Rodríguez-Cruz has been recognized for his work both at UVM and globally, receiving the first place prize in social sciences graduate student presentations at the American Association for the Advancement of Sciences (AAAS) annual conference in February. In addition to his scholarly accomplishments, Rodríguez-Cruz has demonstrated leadership as a communicator and connector focused on translating his research to make real policy change. He was also selected as one of 40 Hispanic/Latino Ph.D. students for the Yale Ciencia Academy at Yale University which supports the career development of emerging leaders and scientists, and helped found the first chapter of the Society for Advancement of Chicanos/Hispanics and Native Americans in Science in Vermont together with plant and soil science Ph.D. candidate Erika Bueno and fellow graduate students.
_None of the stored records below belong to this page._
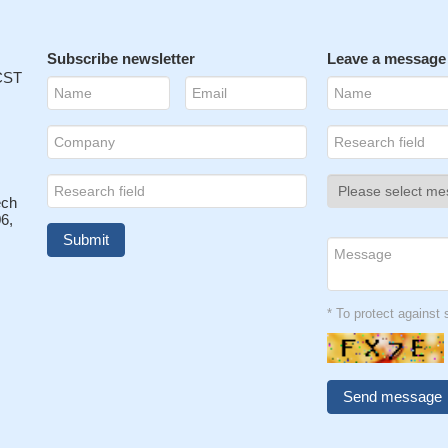
Subscribe newsletter
Leave a message
 CST
ech
6,
* To protect agains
Raised in front of a cattle field at his grandmother’s house, Rodríguez-Cruz grew up listening to her stories in agriculture. After earning a B.S. in biology and M.S. in food science in technology from the University of Puerto Rico, Rodríguez-Cruz came to UVM to strengthen his skillsets in both social and agricultural sciences to be able to approach food systems issues from intersectional and transdisciplinary perspectives. After completing his PhD, he plans to follow a non-academic career path, hopefully returning to Puerto Rico, where he can intersect applied food systems research, communication and outreach to create meaningful change.
“I feel embedded to Puerto Rico’s land and seascapes, and through various experiences, I became aware of the challenges we face as an archipelago in the Caribbean to safeguard our food system,” said Rodríguez-Cruz. “Pursuing a career in food systems allows me to stay true to my identities and contribute to my society.”
Recipients of these three awards are determined by the CALS Academic Awards Committee, comprised of faculty throughout the College. Nominations for the 2021 award cycle will open in December 2020.